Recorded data
━━━━━━━━━━━━━━━━━━━━━━━━━━━━━━

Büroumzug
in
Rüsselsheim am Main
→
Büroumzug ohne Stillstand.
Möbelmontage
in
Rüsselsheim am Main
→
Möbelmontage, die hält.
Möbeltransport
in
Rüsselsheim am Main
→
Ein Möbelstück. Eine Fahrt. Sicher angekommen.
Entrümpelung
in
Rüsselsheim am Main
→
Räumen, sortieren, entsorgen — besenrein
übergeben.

━━━━━━━━━━━━━━━━━━━━━━━━━━━━━━

Instructions to follow
Copy every line of the material above word for word.

Result below
Büroumzug
in
Rüsselsheim am Main
→
Büroumzug ohne Stillstand.
Möbelmontage
in
Rüsselsheim am Main
→
Möbelmontage, die hält.
Möbeltransport
in
Rüsselsheim am Main
→
Ein Möbelstück. Eine Fahrt. Sicher angekommen.
Entrümpelung
in
Rüsselsheim am Main
→
Räumen, sortieren, entsorgen — besenrein
übergeben.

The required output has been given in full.